A rub-on temporary tattoo that can measure blood sugar?!
We are truly living in amazing times. Healthcare technology is looking to take the sting out of daily life for diabetics. For many of those living with the disease, diabetes means pricking your finger multiple times a day for a blood glucose test. Not fun. Thankfully, some clever researchers have been hard at work on a bloodless and needleless alternative: a rub-on temporary tattoo that gently sucks glucose through the surface of the skin. The temporary tattoo is a flexible sensor sticker that measures glucose by through a mild electrical current instead of a needle. This non-invasive technology will help cut down on the number of people who avoid measuring their glucose for fear of needles, pain, or blood.
Hello, Hello Kitty!
While we don't think Hello Kitty is diabetic, we love that she is showing us how diabetes-prepared she is, by holding both a syringe and blood sugar test strips!
In lieu of a medical bracelet, a diabetes tattoo.
Some people don't like jewelry. Or may not mind it, but don't always remember to put it on. This is where the simplicity of this diabetes tattoo comes in--it's safer than a medical alert bracelet. Because it's always delicately, unobtrusively, there in case of an emergency.
Wear your heart on your fingertip.
A mom got this tattoo in honor of her son, who has Type 1 diabetes, who has to prick himself 8 to 10 times daily to test his blood sugar. That's love!
Organic chemistry + diabetes make for an engaging tattoo!

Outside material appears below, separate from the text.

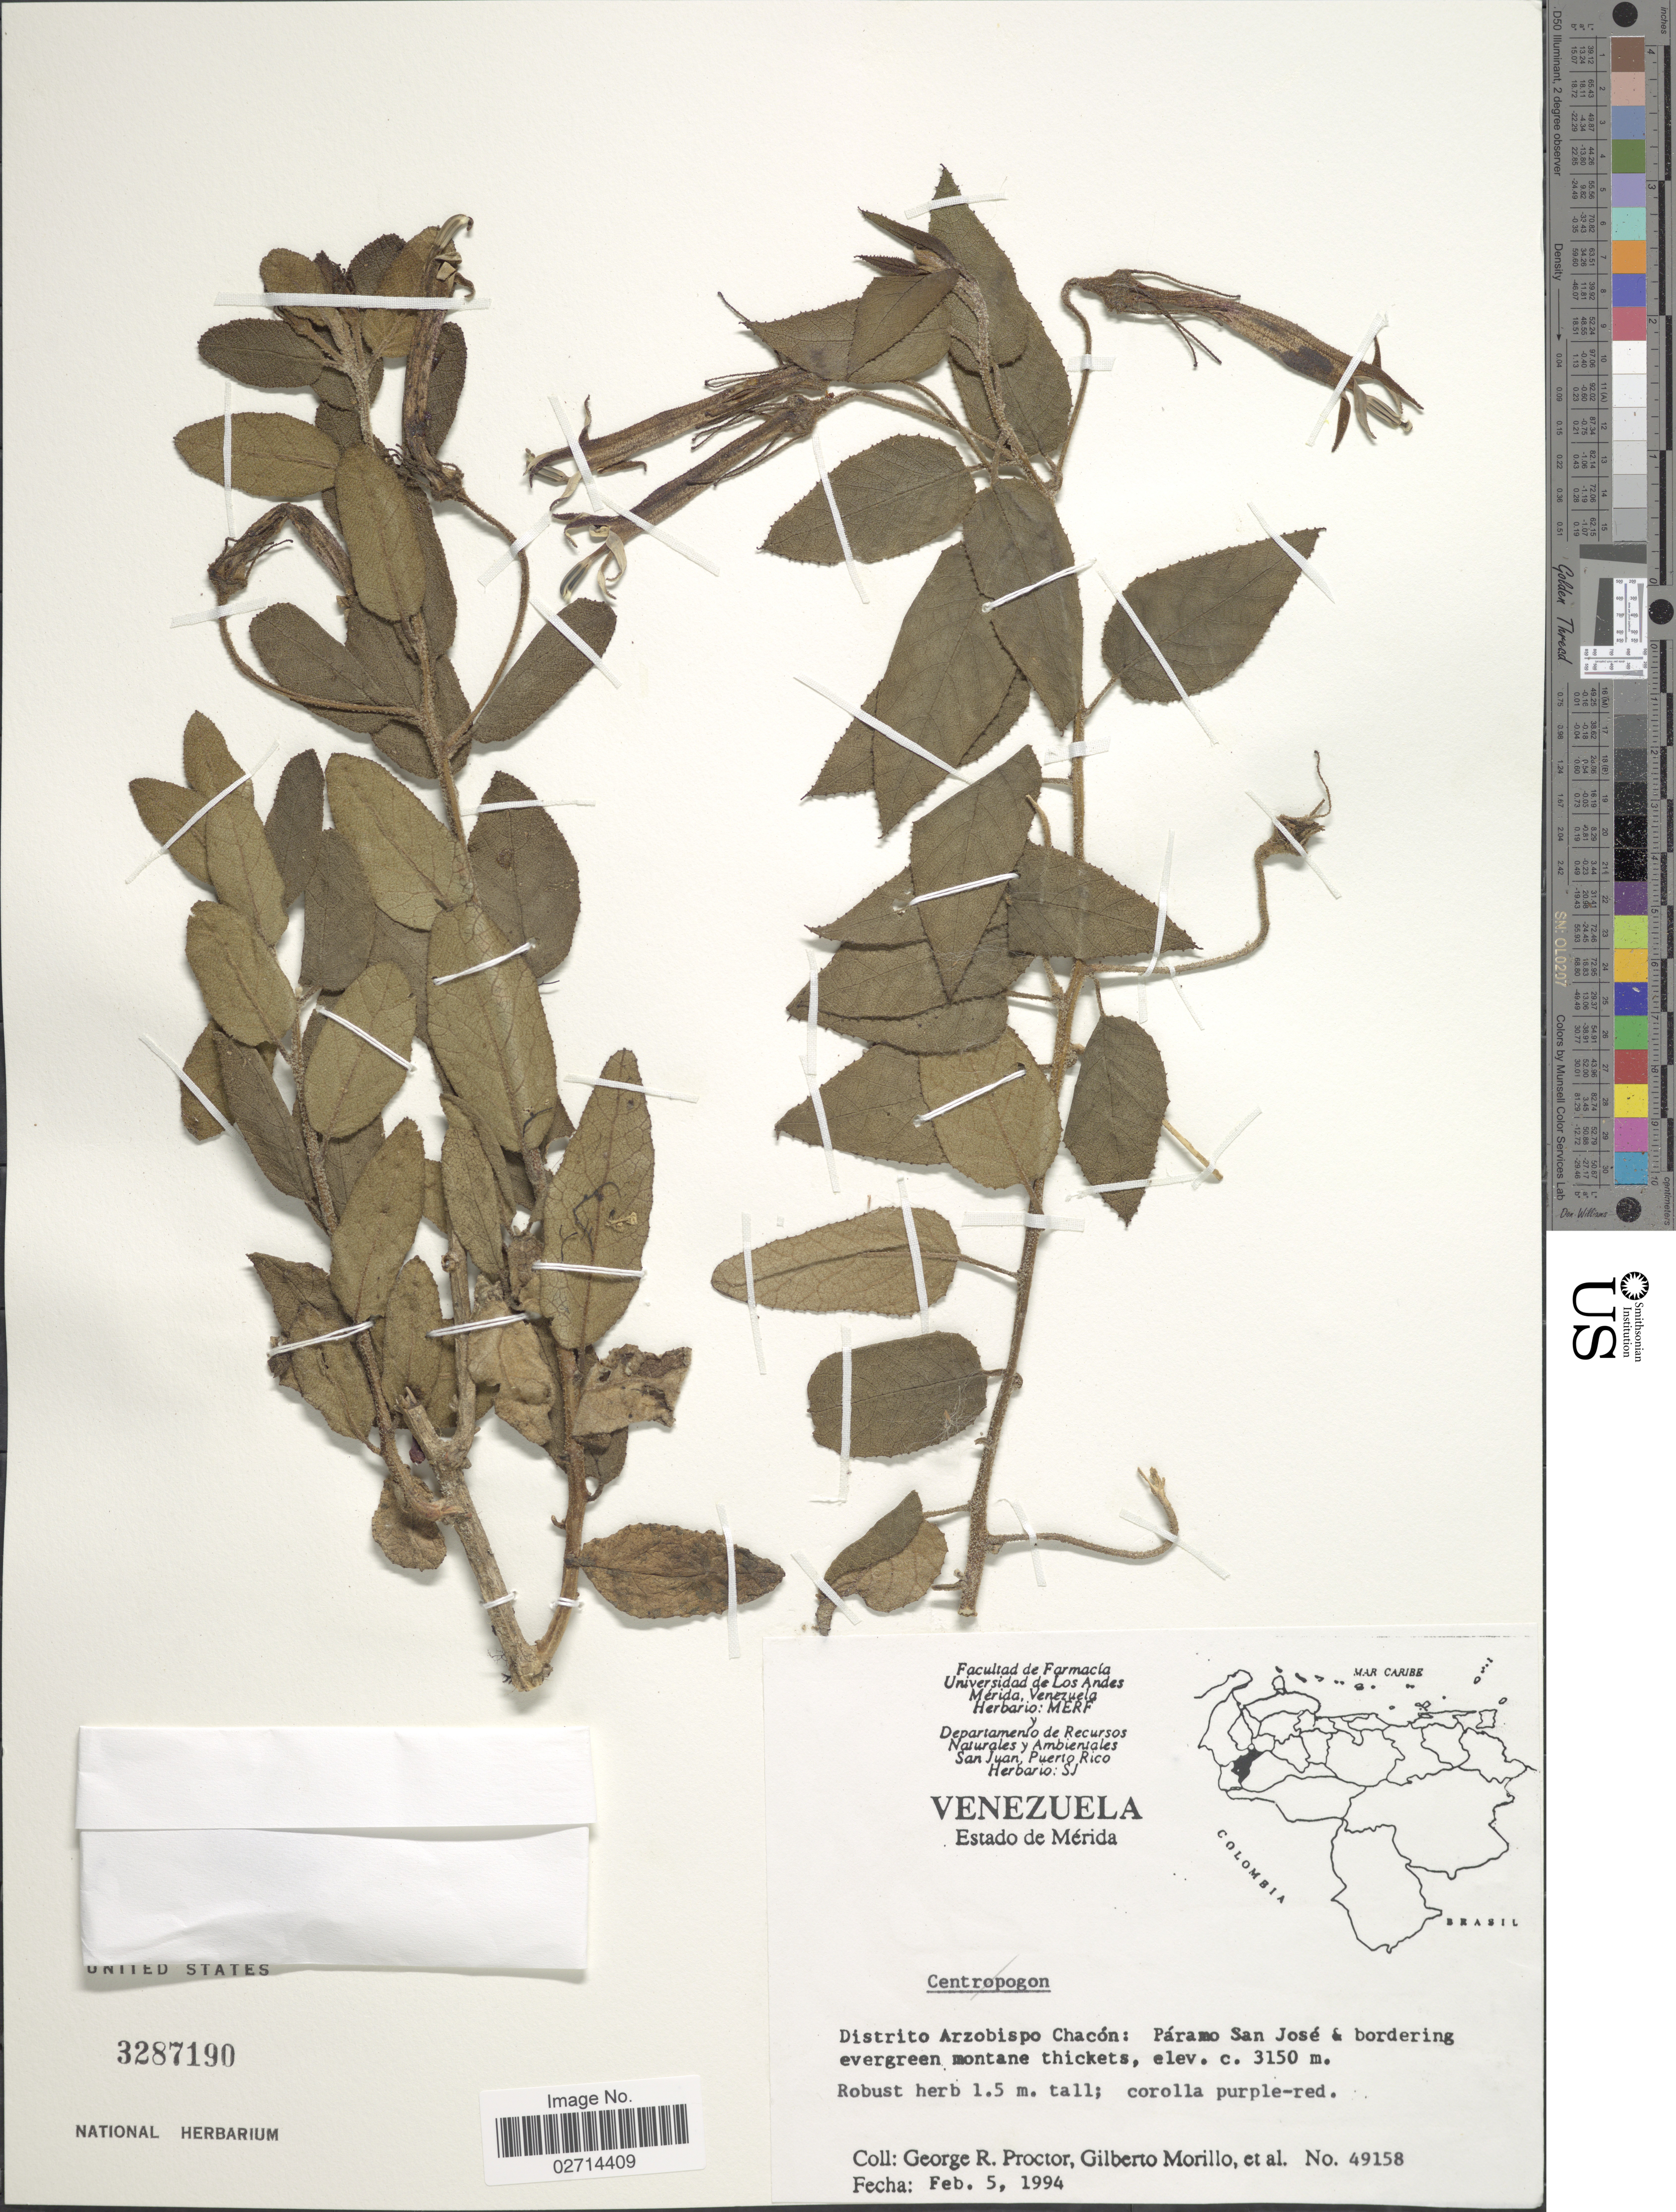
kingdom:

What clever use of organic chemistry! This tattoo is the chemical formula for human insulin--one of the critical components of diabetes management. In people with type 1 diabetes, the pancreas no longer makes insulin. Those with type 1 diabetes need insulin shots to use glucose from meals. Those with type 2 diabetes can make insulin, but their bodies don't respond well to it. Some people with type 2 diabetes need diabetes pills or insulin shots to help their bodies use glucose for energy.
Nanotechnology, tattoos, and blood sugar. Coming soon to a tattoo parlor near you!

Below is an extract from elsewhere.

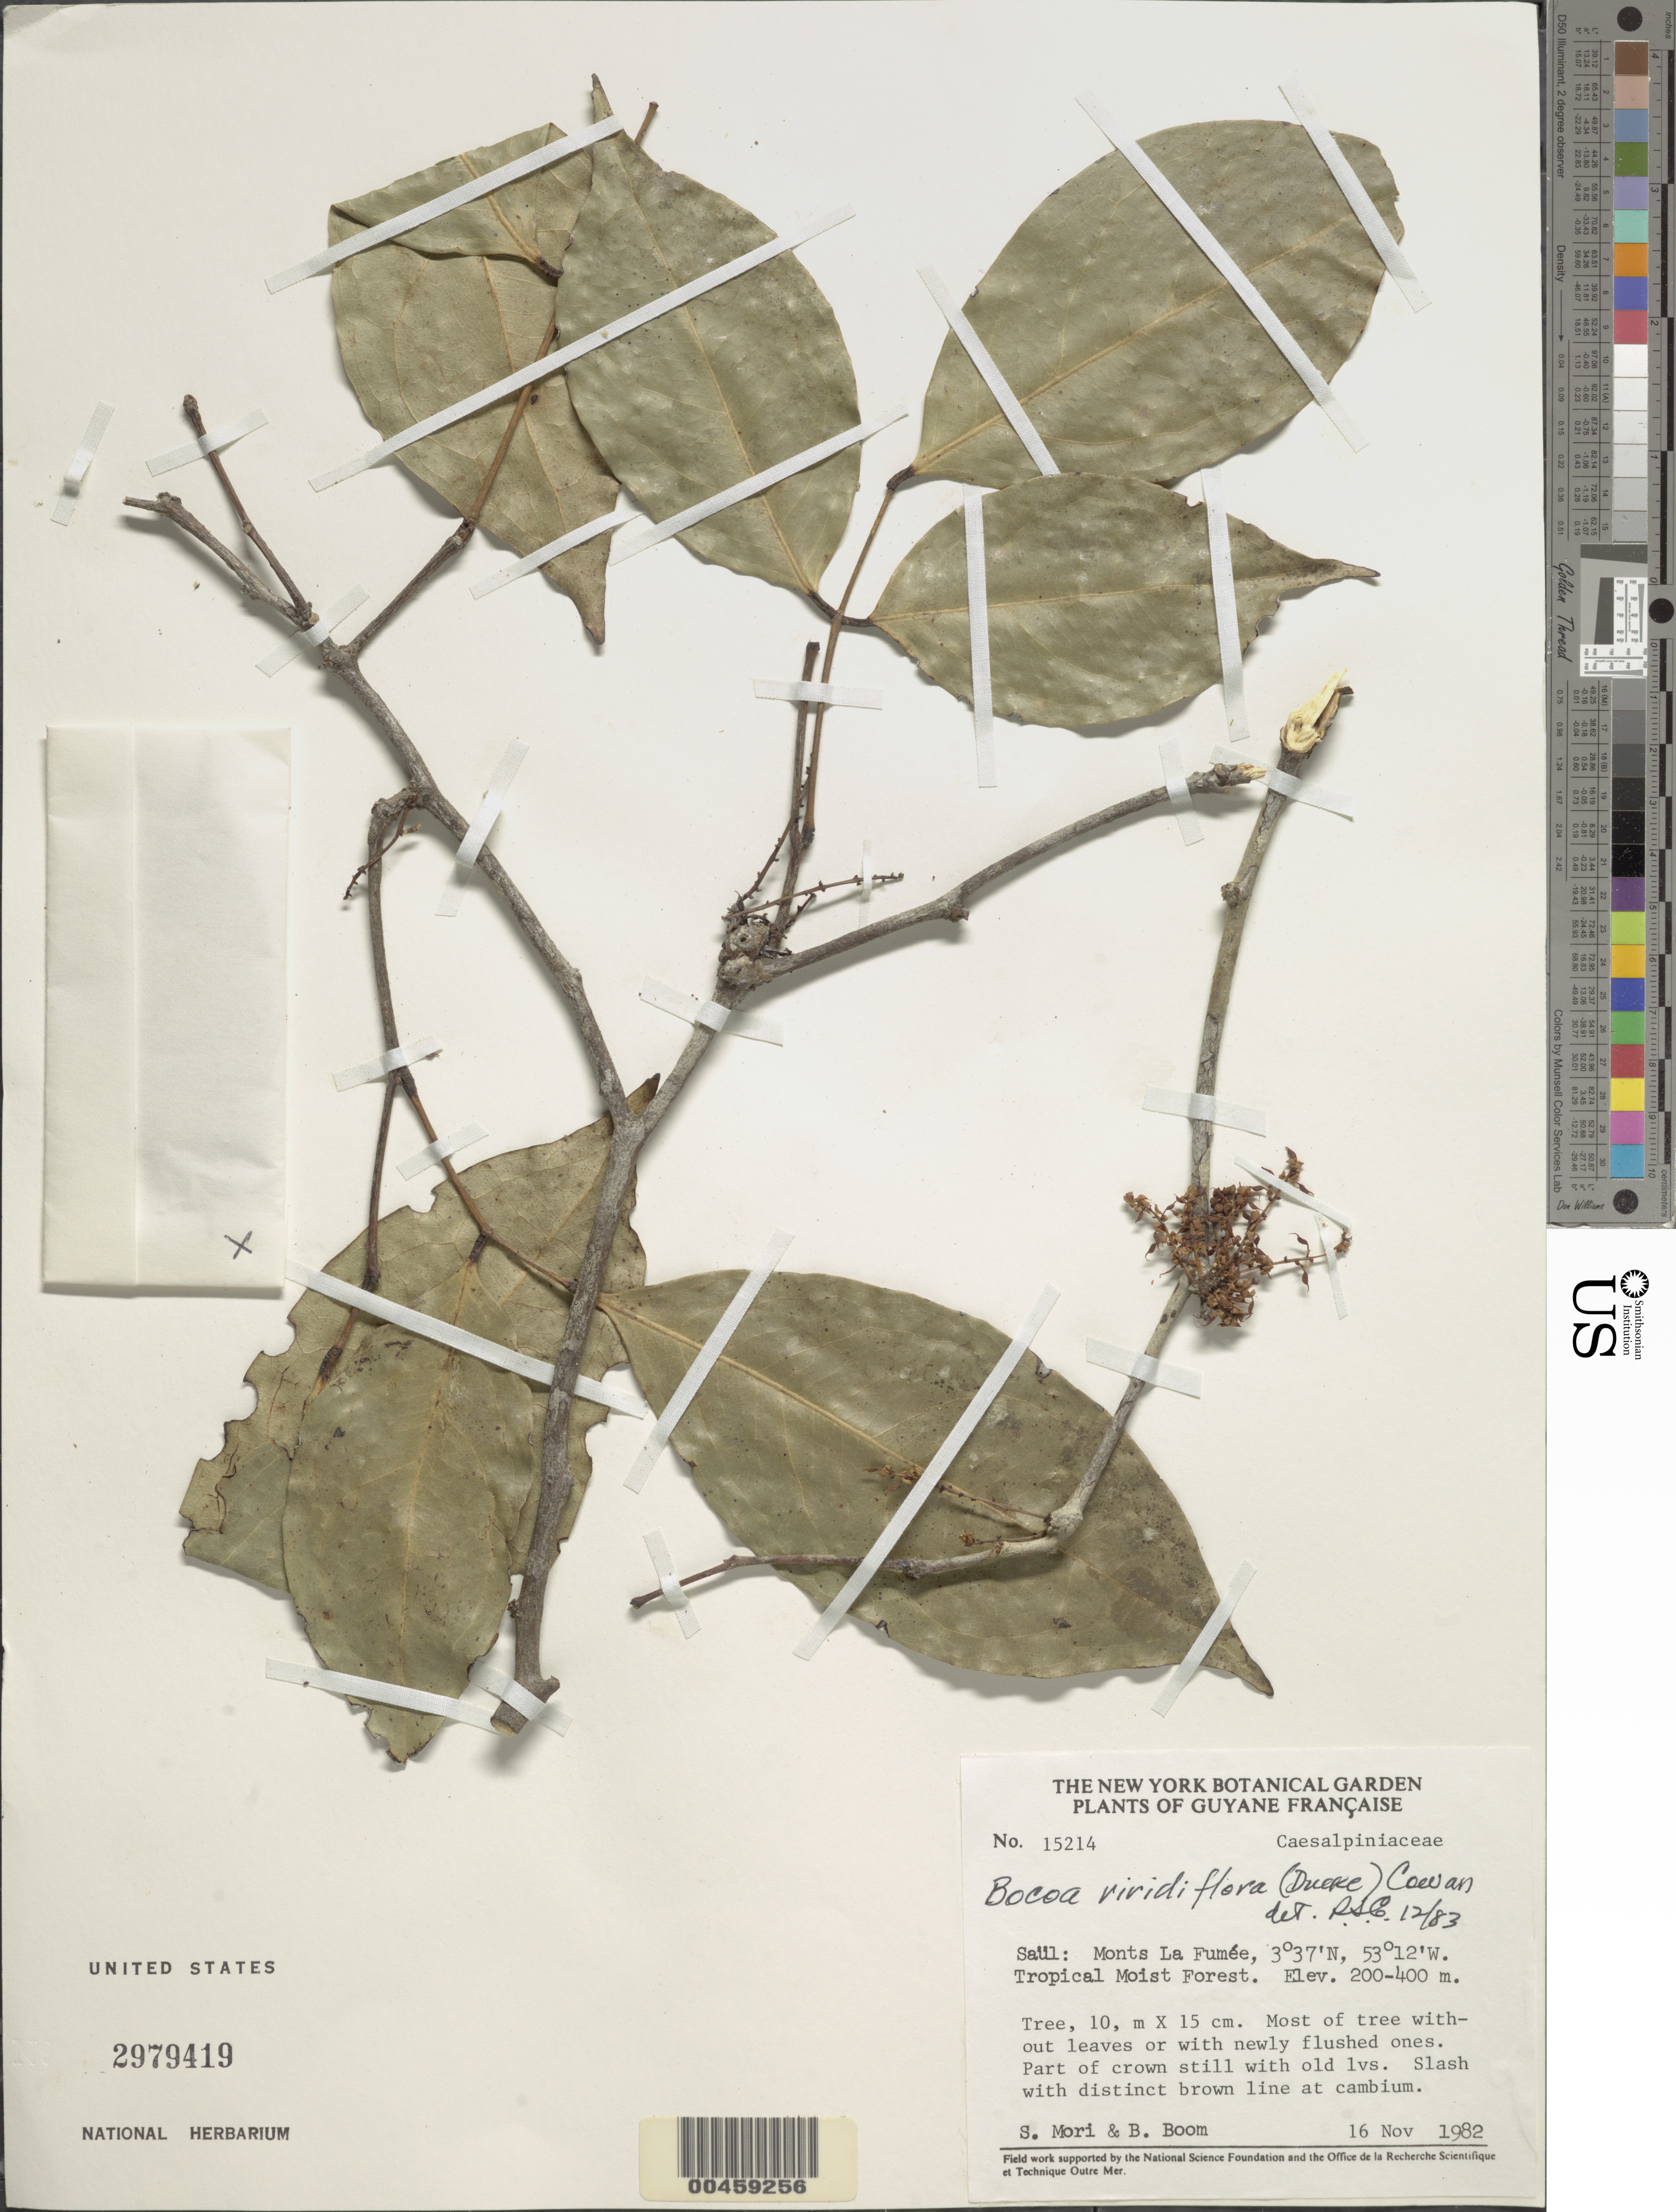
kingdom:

Draper Laboratories, a Cambridge, Massachusetts nanotechnology company, is working on an injectable ink that contains tiny particles (about 120 billionths of a meter across), which can indicate blood sugar levels via use of a dye that changes color depending upon blood glucose levels. If the glucose-detecting nano-molecules find high glucose levels in the blood, they turn the ink yellow. If glucose levels are low, the molecules latch on to the glucose mimics, producing a purple color. Ideally, say the researchers, healthy blood glucose levels will produce an “orangey” color.
Math symbols meets diabetes.
At first, it's hard to make out what this tattoo is about, but if you take it bath to some basic math, it's meaning becomes clear: love is greater than the ups or downs. This tattoo reminds us that with diabetes, you have to focus on the bigger picture. Blood sugar will go up, blood sugar will come down, but love supersedes all the ups and downs.
The gray ribbon with the drop of blood is the diabetes awareness ribbon—this tattoo is a riff on that concept, using the curve of the ribbon to complete the "y" from "Someday.” An interesting fact: the gray ribbon was started not by an organization, but by people who had diabetes; making it a grassroots, bottom up symbol. While it stands for awareness, it also expresses a sense of despair, and a hope for a better future.